Tuya, en tus brazos, en tus besos. Fuera de convencionalismos, fuera de estereotipos. Tuya desde el primer momento que entraste en mi vida, tuya desde que me convertiste en parte de tu mundo. Bajo el árbol, sobre el césped, en nuestro jardín. Tuya en el cobijo de tu regazo, tuya en las caricias del alba. Bajo las sábanas, sobre ti, en tus manos. Tuya a pesar de los juegos con otros, tuya aunque diga que soy de ellos. Tuya en el brillo de la mano, en la risa de la niña. Tuya al anochecer cuando el frío encoge, tuya al despertar cuando la alarma suena. Ese preciso momento en el que se mezcla el sabor de tus besos y lo agridulce del nuevo día, aún puedo oírte pedirme: quédate conmigo, no despiertes.

martes, 5 de enero de 2016

OK

"A mí no me muerdas que yo no te he hecho nada". Lo escribió deprisa, como reacción imparable a la respuesta airada de su mejor amiga, por la que estaba preocupada. Estaba enfadada, y ahora se lo había contagiado. En su empeño de averiguar qué había pasado o si podía hacer algo, recibió esa respuesta que tan mal le sentó. Mientras que cuando se cambiaban las tornas, su amiga insistía sin piedad hasta sacarle una sonrisa involuntaria. Era la tonta que siempre acababa cediendo. Borró el mensaje y respiró hondo. No perdería la paciencia porque sabía que no lo decía con esa intención.

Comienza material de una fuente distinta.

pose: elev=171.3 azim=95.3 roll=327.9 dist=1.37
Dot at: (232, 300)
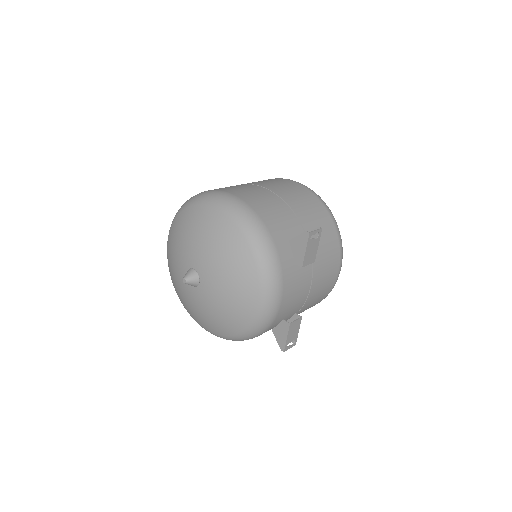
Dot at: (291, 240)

"Me limitaré a ignorarte la próxima vez que te cabrees", tal cual lo escribió, lo leyó y le dio a suprimir. Demasiado radical. Y falso. No importaba qué pasara, ella seguiría ahí para ayudarla cuando lo necesitara, aunque sabía que nunca la necesitaría. Escribía el enfado, la impotencia, la rabia clavando cada tecla para aliviar en vano su inutilidad. Su amiga estaba enfadada, la pagaba con ella, no era la primera vez, ni sería la última. ¿Y qué? ¿Acaso ella no había hecho lo mismo en alguna ocasión, con otras compañeras? Se apaciguó contando hasta veinte esta vez.

Lo mejor era dejarlo, dejarla en paz que es realmente lo que su amiga quería, tragarse su molestia sin masticarla, esconderla dentro de su cuerpo en algún rincón olvidado, allí donde almacenaba las cosas que no tienen solución, a las que no se permitía el acceso nunca. El polvorín de su amiga, el que temía que explotara algún día. Por eso se preocupaba.

Le dieron ganas de escribirle un reproche, un "pues la próxima no esperes que yo te cuente nada", pero no era más que otra mentira, otra frase sin pensar, porque sabía que no sucedería, que acabaría cediendo como débil que es.

Así que optó por escribir algo escueto, un "ok" sencillo, algo que no dejara traspasar su malestar, algo que no siguiera alargando esa conversación inútil. Apagó para que no volviera. Esperó al amanecer, confiando en que quizá, algún día, aquella amistad se equilibrara de alguna forma.